■ Extracted material ■
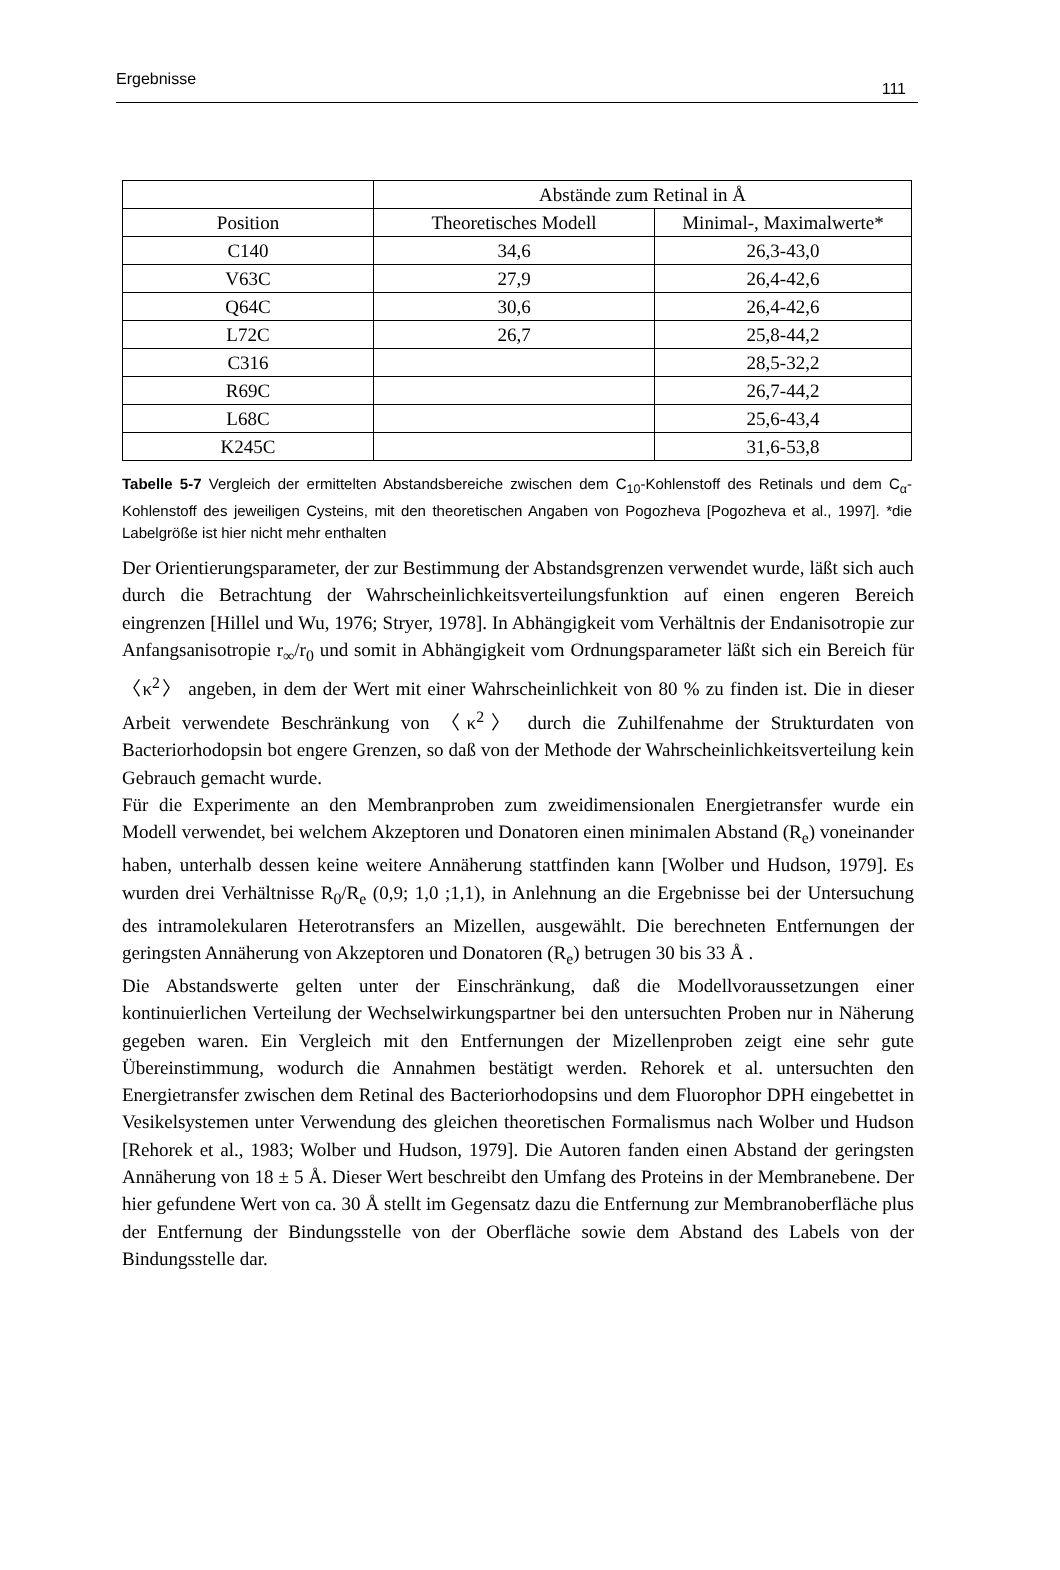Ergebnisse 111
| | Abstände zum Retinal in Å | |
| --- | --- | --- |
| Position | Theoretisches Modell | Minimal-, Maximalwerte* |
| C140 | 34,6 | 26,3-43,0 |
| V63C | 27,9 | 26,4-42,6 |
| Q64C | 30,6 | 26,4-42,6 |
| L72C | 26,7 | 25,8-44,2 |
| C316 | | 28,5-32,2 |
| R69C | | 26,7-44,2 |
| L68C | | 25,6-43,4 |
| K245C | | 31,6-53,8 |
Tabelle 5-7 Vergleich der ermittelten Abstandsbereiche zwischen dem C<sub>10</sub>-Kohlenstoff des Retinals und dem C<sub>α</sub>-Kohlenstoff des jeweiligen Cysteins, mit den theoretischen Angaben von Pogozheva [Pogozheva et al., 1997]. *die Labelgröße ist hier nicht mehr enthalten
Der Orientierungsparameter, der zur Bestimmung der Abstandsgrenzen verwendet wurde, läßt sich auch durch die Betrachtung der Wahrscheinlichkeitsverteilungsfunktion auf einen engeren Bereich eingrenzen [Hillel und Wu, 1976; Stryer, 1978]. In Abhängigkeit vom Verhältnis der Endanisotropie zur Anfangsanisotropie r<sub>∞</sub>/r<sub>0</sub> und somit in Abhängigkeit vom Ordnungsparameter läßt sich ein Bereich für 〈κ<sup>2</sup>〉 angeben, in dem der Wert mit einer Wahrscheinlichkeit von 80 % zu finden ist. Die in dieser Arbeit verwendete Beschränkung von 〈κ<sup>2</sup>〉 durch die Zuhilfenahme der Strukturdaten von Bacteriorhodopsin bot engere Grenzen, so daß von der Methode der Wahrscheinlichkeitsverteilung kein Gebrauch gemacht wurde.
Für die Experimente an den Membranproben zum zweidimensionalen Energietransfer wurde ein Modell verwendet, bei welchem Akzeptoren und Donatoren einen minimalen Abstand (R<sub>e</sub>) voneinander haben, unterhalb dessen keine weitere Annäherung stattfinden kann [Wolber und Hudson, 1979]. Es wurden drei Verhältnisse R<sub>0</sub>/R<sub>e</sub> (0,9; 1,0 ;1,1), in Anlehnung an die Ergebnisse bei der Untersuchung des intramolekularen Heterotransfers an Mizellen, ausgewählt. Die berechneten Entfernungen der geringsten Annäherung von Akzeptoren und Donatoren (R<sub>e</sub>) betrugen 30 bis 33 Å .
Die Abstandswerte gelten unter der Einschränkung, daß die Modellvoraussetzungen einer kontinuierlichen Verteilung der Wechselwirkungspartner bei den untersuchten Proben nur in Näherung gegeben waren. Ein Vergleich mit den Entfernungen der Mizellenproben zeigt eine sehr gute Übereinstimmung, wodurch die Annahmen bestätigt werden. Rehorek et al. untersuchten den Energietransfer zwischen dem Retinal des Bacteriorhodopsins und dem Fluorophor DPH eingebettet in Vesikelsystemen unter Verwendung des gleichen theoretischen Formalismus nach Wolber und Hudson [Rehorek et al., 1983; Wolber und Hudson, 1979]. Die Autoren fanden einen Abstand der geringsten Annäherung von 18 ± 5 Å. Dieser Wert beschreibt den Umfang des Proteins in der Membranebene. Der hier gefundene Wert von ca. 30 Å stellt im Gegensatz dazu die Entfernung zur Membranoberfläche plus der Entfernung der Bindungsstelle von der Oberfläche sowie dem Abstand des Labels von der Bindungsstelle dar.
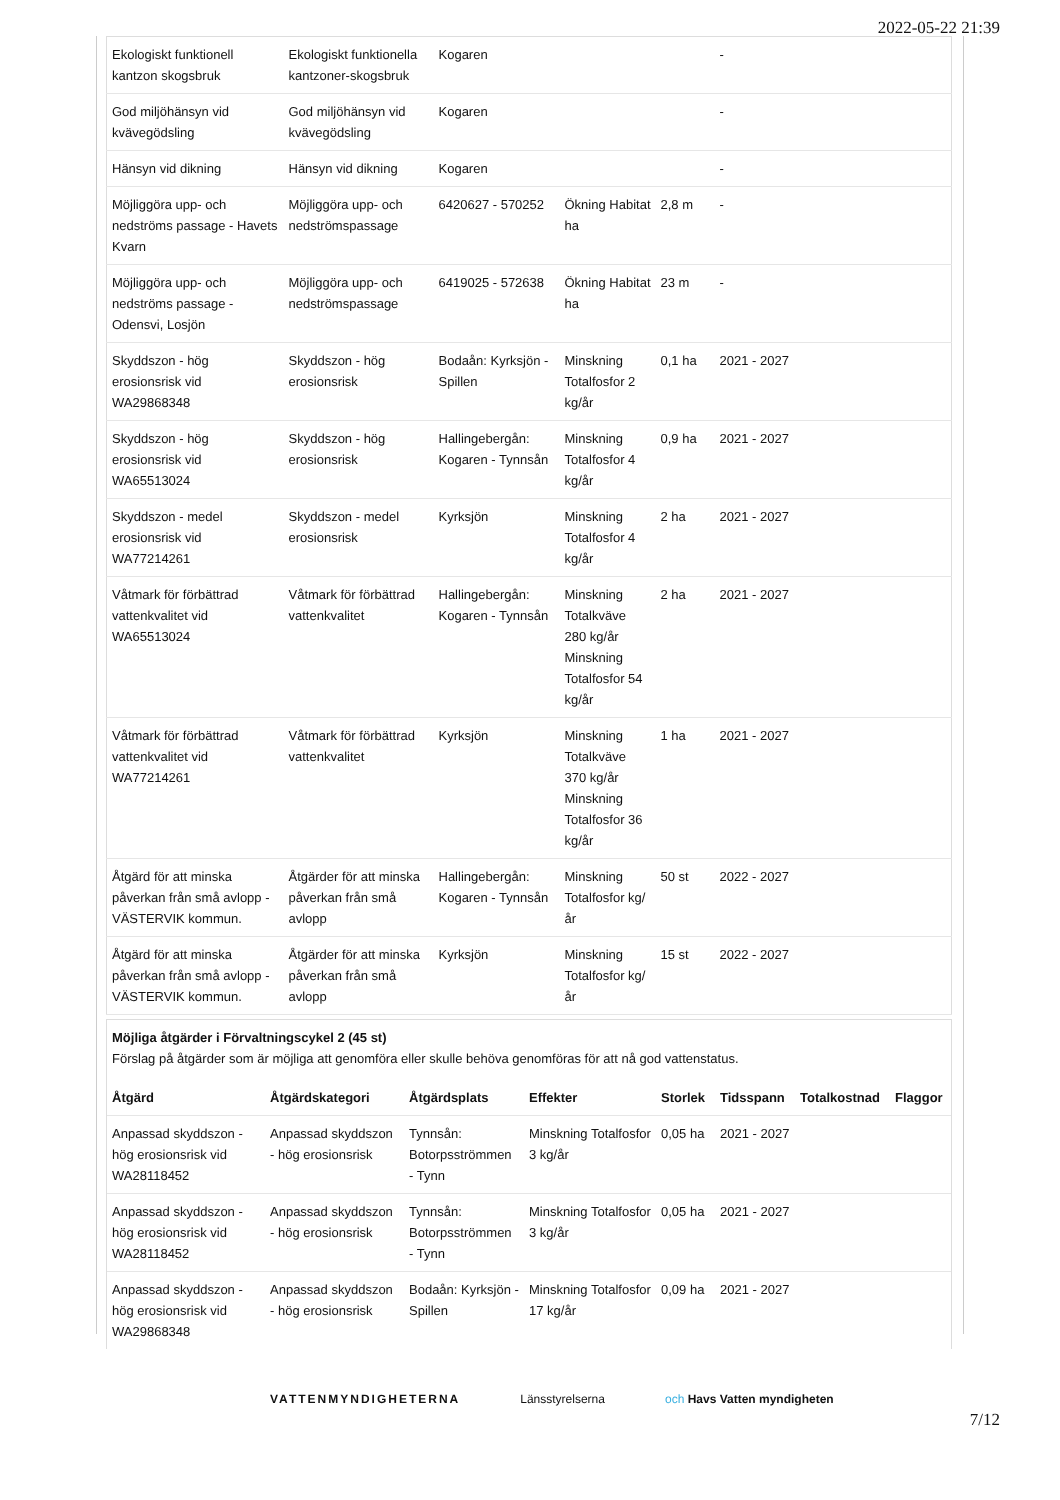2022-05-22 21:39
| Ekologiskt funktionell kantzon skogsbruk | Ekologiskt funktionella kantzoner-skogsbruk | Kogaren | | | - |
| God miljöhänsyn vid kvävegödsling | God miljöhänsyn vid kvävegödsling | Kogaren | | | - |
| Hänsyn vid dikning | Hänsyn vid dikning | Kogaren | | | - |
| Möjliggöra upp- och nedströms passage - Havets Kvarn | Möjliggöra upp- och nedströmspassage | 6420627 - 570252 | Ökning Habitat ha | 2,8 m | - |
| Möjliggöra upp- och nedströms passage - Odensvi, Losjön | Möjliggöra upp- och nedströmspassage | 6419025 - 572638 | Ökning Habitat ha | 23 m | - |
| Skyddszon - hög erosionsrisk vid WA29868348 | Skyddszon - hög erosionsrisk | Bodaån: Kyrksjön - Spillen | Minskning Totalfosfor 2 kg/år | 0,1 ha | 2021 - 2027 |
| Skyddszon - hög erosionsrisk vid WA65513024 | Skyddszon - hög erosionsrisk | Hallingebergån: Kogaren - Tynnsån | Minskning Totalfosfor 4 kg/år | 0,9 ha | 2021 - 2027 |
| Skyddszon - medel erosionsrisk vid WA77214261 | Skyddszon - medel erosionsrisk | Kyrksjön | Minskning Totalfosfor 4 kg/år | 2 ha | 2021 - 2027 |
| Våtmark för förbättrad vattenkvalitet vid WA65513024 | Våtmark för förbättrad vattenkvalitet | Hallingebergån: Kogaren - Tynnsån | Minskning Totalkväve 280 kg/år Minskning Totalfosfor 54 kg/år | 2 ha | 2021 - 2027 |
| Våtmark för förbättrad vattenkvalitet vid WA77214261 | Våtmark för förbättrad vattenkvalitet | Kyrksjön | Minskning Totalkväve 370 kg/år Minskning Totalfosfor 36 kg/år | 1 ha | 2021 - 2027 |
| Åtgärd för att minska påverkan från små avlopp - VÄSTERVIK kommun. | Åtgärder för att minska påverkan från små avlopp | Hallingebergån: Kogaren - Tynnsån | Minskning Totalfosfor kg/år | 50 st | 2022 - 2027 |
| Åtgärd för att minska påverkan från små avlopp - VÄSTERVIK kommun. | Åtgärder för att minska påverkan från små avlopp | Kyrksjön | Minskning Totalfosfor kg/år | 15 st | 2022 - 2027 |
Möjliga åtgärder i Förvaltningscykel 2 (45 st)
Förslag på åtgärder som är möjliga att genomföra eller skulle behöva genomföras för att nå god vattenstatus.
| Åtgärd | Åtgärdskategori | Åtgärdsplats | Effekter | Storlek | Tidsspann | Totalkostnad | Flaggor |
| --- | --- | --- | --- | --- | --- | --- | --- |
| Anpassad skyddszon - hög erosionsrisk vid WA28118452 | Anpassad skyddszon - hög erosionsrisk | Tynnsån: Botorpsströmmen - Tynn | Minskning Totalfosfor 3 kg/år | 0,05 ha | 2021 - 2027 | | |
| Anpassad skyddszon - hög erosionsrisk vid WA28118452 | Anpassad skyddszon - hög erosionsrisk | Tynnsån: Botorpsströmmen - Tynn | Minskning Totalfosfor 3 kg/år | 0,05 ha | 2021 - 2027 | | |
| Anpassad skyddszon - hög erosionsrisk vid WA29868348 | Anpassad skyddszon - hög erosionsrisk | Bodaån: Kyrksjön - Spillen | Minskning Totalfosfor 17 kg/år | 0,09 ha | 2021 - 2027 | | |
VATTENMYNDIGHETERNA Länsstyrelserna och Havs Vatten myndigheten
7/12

■ Work to complete ■
Repeat the records above exactly, from the first line through the line containing "Tabelle 5-7 Vergleich", and leave out the pictures.

■ Output for this exercise ■
Ergebnisse 111
| | Abstände zum Retinal in Å | |
| --- | --- | --- |
| Position | Theoretisches Modell | Minimal-, Maximalwerte* |
| C140 | 34,6 | 26,3-43,0 |
| V63C | 27,9 | 26,4-42,6 |
| Q64C | 30,6 | 26,4-42,6 |
| L72C | 26,7 | 25,8-44,2 |
| C316 | | 28,5-32,2 |
| R69C | | 26,7-44,2 |
| L68C | | 25,6-43,4 |
| K245C | | 31,6-53,8 |
Tabelle 5-7 Vergleich der ermittelten Abstandsbereiche zwischen dem C<sub>10</sub>-Kohlenstoff des Retinals und dem C<sub>α</sub>-Kohlenstoff des jeweiligen Cysteins, mit den theoretischen Angaben von Pogozheva [Pogozheva et al., 1997]. *die Labelgröße ist hier nicht mehr enthalten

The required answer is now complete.